-- PROBLEM DETAILS --
Output the full listing below exactly, without the pictures.

-- EXTRACTED DATA --
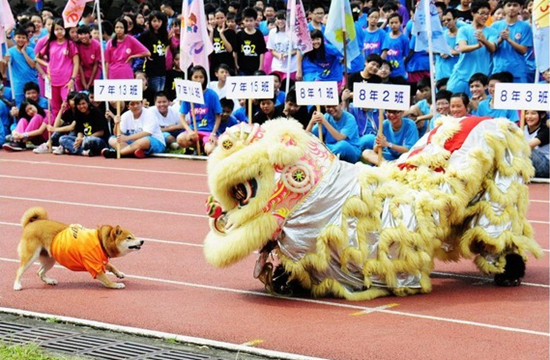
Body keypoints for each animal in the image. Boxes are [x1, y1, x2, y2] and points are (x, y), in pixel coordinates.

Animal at [13, 208, 144, 290]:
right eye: (129, 237)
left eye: (134, 236)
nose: (142, 241)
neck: (101, 240)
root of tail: (30, 223)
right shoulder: (94, 266)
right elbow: (107, 281)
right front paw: (115, 285)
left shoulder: (99, 261)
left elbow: (111, 266)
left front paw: (119, 273)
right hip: (30, 257)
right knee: (19, 271)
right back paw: (17, 285)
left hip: (50, 259)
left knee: (39, 272)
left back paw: (49, 281)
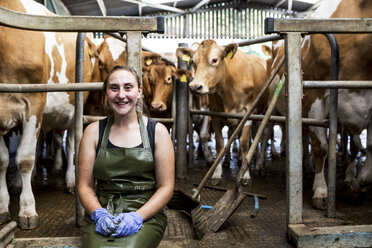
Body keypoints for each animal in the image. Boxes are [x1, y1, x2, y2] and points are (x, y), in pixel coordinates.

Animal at [0, 0, 94, 229]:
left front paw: (27, 210)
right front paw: (3, 207)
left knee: (72, 145)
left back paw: (70, 180)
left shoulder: (34, 102)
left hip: (76, 108)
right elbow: (3, 159)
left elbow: (25, 158)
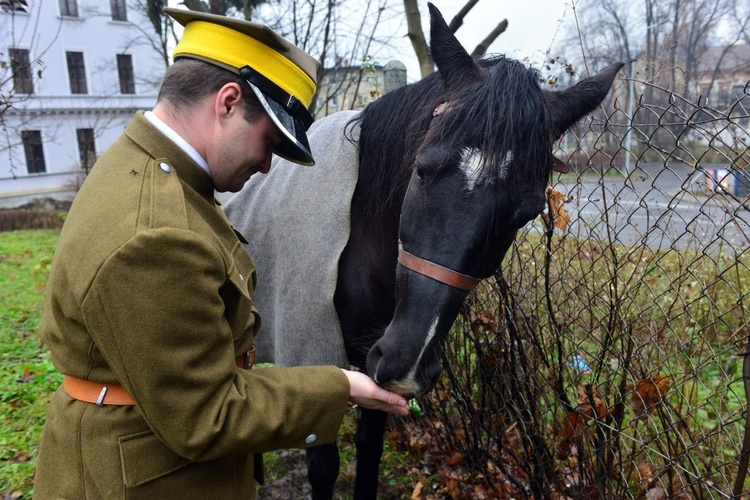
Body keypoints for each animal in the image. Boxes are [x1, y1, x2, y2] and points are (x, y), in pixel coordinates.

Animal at [226, 2, 624, 496]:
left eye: (527, 212)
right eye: (422, 168)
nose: (408, 364)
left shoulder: (371, 370)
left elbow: (370, 450)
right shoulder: (314, 358)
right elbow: (322, 465)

-- TASK ANSWER --
Body keypoints for each animal in the image. Boxes are [x1, y1, x2, y2] and points are (x, y), in pixel coordinates.

Animal at [13, 208, 144, 290]:
right eye: (129, 237)
left eye: (134, 236)
nose: (142, 241)
neck: (101, 240)
root of tail: (30, 223)
right shoulder: (94, 266)
right elbow: (107, 281)
right front paw: (115, 285)
left shoulder: (99, 261)
left elbow: (111, 266)
left front paw: (119, 273)
right hip: (30, 257)
right knee: (19, 271)
right back paw: (17, 285)
left hip: (50, 259)
left knee: (39, 272)
left back paw: (49, 281)
Body keypoints for each animal in the image. Boxes are [x1, y1, x2, y2] and points are (x, y), in pixel coordinates.

Animal at [0, 0, 94, 229]:
left front paw: (27, 210)
right front paw: (3, 207)
left knee: (72, 145)
left back paw: (70, 180)
left shoulder: (34, 102)
left hip: (76, 108)
right elbow: (3, 159)
left elbow: (25, 158)
Body keypoints for each animal in the image. Boxes are [x1, y1, x2, y2] and points are (x, y), in pixel coordinates.

Animal at [226, 2, 624, 496]:
left eye: (527, 212)
right eye: (422, 168)
nose: (408, 364)
left shoulder: (371, 370)
left elbow: (370, 450)
right shoulder: (314, 358)
right elbow: (322, 465)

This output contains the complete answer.